The story also features Kafkaesque data chases, a scrotal sac swollen to the size of a football, glimpses of oak-paneled $300-a-night posh-patients' rooms where protein shakes come in silver salvers, the horror of the catheter they stick down your cock (and this is legal, why?) and the nightmare foot-long scented candle of compacted fecal matter that was so hard to shift that I collapsed and had to be given oxygen the first time I tried.
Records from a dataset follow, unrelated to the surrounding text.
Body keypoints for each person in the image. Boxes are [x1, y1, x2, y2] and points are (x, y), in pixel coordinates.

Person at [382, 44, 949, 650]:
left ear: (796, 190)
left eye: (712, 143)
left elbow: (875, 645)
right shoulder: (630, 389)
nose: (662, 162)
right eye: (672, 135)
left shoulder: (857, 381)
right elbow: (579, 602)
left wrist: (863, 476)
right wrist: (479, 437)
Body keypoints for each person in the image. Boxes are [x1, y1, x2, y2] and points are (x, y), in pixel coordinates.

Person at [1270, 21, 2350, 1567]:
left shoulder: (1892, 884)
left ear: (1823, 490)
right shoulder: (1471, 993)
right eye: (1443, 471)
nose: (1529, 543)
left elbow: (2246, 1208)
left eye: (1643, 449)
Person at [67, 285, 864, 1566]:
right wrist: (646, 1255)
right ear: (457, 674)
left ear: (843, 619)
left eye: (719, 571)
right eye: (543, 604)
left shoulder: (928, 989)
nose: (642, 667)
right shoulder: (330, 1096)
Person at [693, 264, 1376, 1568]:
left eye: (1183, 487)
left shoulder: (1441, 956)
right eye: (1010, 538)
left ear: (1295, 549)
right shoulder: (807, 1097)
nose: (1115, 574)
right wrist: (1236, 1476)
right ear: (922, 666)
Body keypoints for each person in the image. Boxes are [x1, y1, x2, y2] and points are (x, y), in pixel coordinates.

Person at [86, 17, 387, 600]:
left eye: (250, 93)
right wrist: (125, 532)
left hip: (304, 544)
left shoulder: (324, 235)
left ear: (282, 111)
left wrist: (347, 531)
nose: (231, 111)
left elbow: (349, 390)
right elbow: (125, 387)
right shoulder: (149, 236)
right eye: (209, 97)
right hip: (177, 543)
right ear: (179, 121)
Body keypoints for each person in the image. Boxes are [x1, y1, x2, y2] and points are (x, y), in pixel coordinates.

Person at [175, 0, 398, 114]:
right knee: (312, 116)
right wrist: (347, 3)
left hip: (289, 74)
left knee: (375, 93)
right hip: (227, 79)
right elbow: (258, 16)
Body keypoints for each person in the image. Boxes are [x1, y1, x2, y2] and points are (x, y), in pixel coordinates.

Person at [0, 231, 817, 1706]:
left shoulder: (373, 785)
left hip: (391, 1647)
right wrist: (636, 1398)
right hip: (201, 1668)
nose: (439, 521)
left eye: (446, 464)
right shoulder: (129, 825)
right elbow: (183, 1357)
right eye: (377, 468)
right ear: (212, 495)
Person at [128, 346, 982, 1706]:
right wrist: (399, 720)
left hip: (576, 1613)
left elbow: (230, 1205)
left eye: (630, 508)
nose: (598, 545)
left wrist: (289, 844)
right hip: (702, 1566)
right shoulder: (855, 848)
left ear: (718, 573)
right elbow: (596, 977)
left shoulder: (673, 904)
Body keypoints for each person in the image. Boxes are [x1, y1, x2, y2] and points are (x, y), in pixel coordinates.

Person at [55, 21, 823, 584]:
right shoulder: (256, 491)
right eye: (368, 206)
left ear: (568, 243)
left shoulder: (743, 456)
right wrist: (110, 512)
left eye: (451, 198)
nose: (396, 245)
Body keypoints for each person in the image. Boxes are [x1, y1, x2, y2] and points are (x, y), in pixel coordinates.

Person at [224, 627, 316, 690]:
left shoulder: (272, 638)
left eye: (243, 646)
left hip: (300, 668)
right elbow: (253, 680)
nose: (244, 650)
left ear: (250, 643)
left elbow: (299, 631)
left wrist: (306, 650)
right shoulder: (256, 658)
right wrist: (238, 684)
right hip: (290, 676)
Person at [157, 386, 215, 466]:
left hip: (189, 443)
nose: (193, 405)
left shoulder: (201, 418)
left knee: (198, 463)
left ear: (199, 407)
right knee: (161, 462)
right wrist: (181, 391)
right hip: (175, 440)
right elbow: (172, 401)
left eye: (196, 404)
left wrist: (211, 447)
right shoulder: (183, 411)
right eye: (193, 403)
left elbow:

Plus more love, affection and staggeringly efficient professionalism from amazing doctors and incredible nurses than you could possibly believe. And more really, really, really great free drugs than you could shake a shitty stick at.
"

From this article by regular Philadelphia Weekly columnist Steven Wells in which the inimitable former NME scribe writes about being diagnosed with and treated for lung cancer. It's an essential read.